As described above, in such a pulverized coal combustion method, the air amount of the burner near the side wall is increased,
Since the air amount of the other burners is controlled to be reduced, the oxygen concentration near the side wall is increased, and the rise in the carbon monoxide concentration at the furnace outlet due to the cooling of the gas near the side wall is suppressed. Further, since the oxygen concentration near the side wall increases, the danger of corrosion of the water pipe installed on the furnace wall can be reduced.

[0035]

As described above, according to the present invention, it is possible to suppress an increase in the concentration of carbon monoxide at the furnace outlet due to gas cooling near the side wall, and to corrode water tubes installed on the furnace wall. Danger can be reduced.
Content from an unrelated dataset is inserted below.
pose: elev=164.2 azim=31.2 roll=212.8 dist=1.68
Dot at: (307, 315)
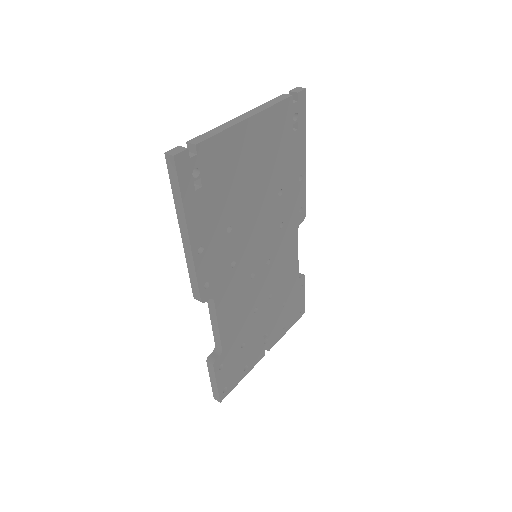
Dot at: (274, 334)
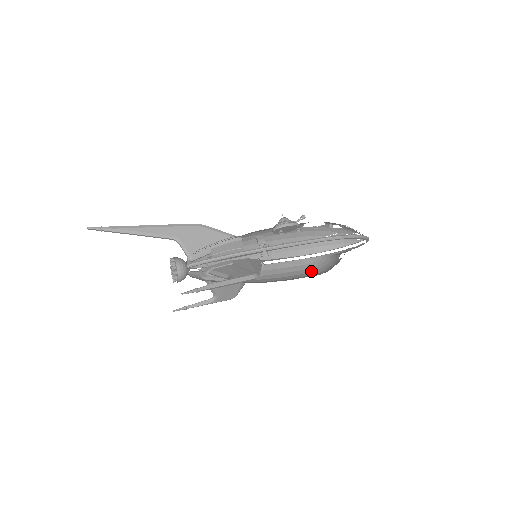
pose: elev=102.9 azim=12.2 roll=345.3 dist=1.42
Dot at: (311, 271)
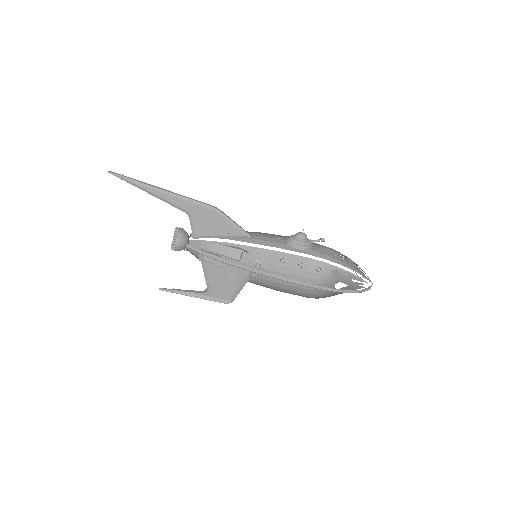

[Brief description of the drawings]

FIG. 1 is a vertical sectional side view of a pulverized coal boiler according to an embodiment of the present invention.

FIG. 2 is a horizontal sectional view of the pulverized coal boiler of FIG.
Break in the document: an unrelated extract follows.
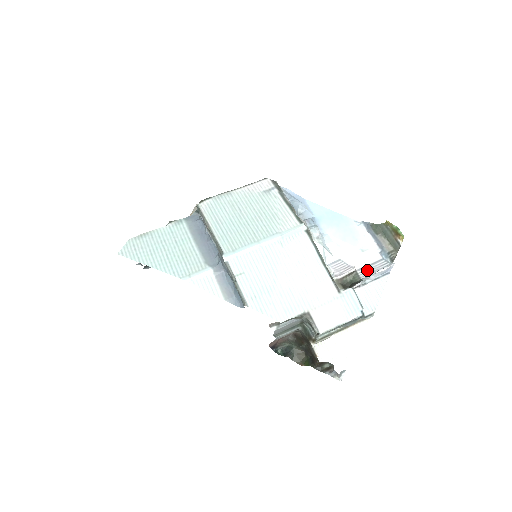
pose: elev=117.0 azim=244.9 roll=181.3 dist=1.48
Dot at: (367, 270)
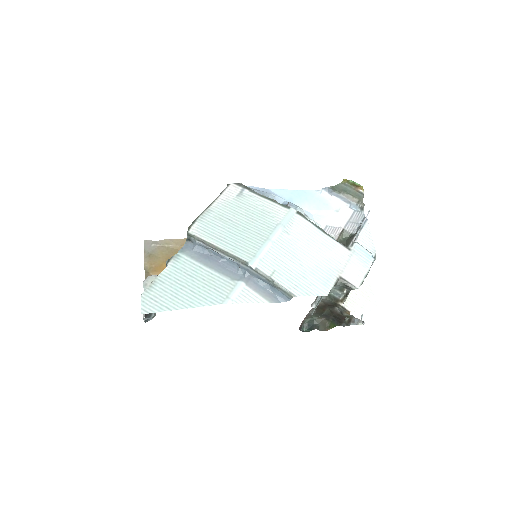
Dot at: (350, 225)
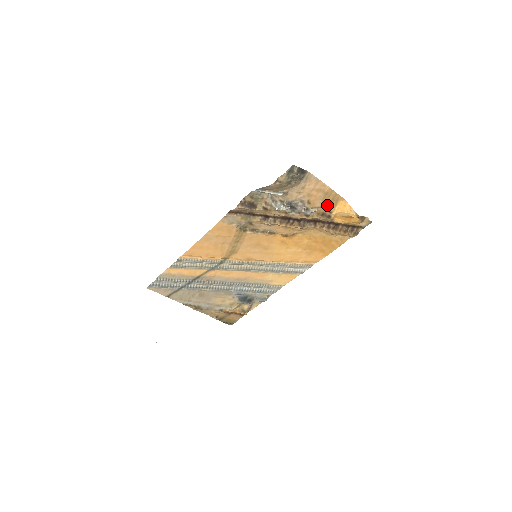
FIG. 3 is an enlarged sectional view of a main part of a pulverized coal boiler according to another embodiment of the method of burning a pulverized coal boiler of the present invention.
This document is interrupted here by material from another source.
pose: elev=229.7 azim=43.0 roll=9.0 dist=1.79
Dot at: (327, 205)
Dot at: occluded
FIG. 4 is a horizontal sectional view of the pulverized coal boiler of FIG.

FIG. 5 is a characteristic diagram of a pulverized coal burner.

[Explanation of symbols]

DESCRIPTION OF SYMBOLS 10 ... Pulverized coal nozzle, 11 ... Air nozzle, 12 ... Air inlet for two-stage combustion, 13 ... Furnace room, 14 ... Furnace outlet, 15
... air for combustion, 16 ... mixture of pulverized coal and air, 17 ... air supply port (air for two-stage combustion), 18 ... burner throat part, 21 ... flame, 20,22 ... flow of air for two-stage combustion,
51 ... guide plate.

 ──────────────────────────────────────────────────続 き Continuing on the front page (72) Inventor Shunichi Tsumura 6-9 Takara-cho, Kure-shi, Hiroshima Pref. Inside the Kure Factory of Babcock Hitachi, Ltd. (72) Inventor Kenji Kiyama 6-9 Takara-cho, Kure-shi, Hiroshima Pref. Inside the Kure Factory (72) Inventor Tadashi Jimbo 6-9 Takaracho, Kure City, Hiroshima Pref. Inside Kure Factory, Babcock Hitachi Co., Ltd. (72) Inventor Koji Masashi 6-9 Takaracho, Kure City, Hiroshima Prefecture Bubcock Hitachi, Ltd. Kure Factory (72) Inventor Shigeki Morita 6-9 Takara-cho, Kure-shi, Hiroshima Pref. Inside the Babcock Hitachi Kure Plant (72) Inventor Shinichiro Nomura 3-36 Takara-cho, Kure-shi Hiroshima Pref. Miki Mori 3-36 Takaracho, Kure-shi, Hiroshima Babcock Hitachi Kure Research Laboratory

Claims (3)

[Claims] 1. A pulverized coal combustion burner comprising a plurality of pulverized coal combustion burners, wherein the pulverized coal combustion burner includes a pulverized coal nozzle for ejecting a mixture of pulverized coal and air (pulverized coal stream), and an air nozzle for ejecting air. In the method of burning a pulverized coal boiler, the air amount of the pulverized coal combustion burner near the furnace side wall end of the boiler among the plurality of pulverized coal combustion burners is determined by comparing the air amount and pulverized coal amount of the other burners. A combustion method for a pulverized coal boiler, characterized in that the ratio is increased relative to the ratio. 2. A pulverized coal combustion burner comprising a plurality of pulverized coal combustion burners, wherein the pulverized coal combustion burner includes a pulverized coal nozzle for ejecting a mixture of pulverized coal and air (pulverized coal stream), and an air nozzle for ejecting air. In the method of burning a pulverized coal boiler, the air ratio indicating the ratio of the amount of pulverized coal supplied from the pulverized coal combustion burner to the amount of air (the amount of air actually supplied and the amount required to completely burn the pulverized coal) The ratio of the burner closer to the furnace side wall end of the boiler to the air ratio of other burners is 0.
A method for burning a pulverized coal boiler, wherein the combustion temperature is increased by one or more. 3. The pulverized coal combustion burner near the side wall end has a direction in which air ejected from an air nozzle of the pulverized coal combustion burner has an angle of 30 ° to 50 ° with respect to a central axis of the pulverized coal nozzle. 2. The method for burning a pulverized coal boiler according to 2.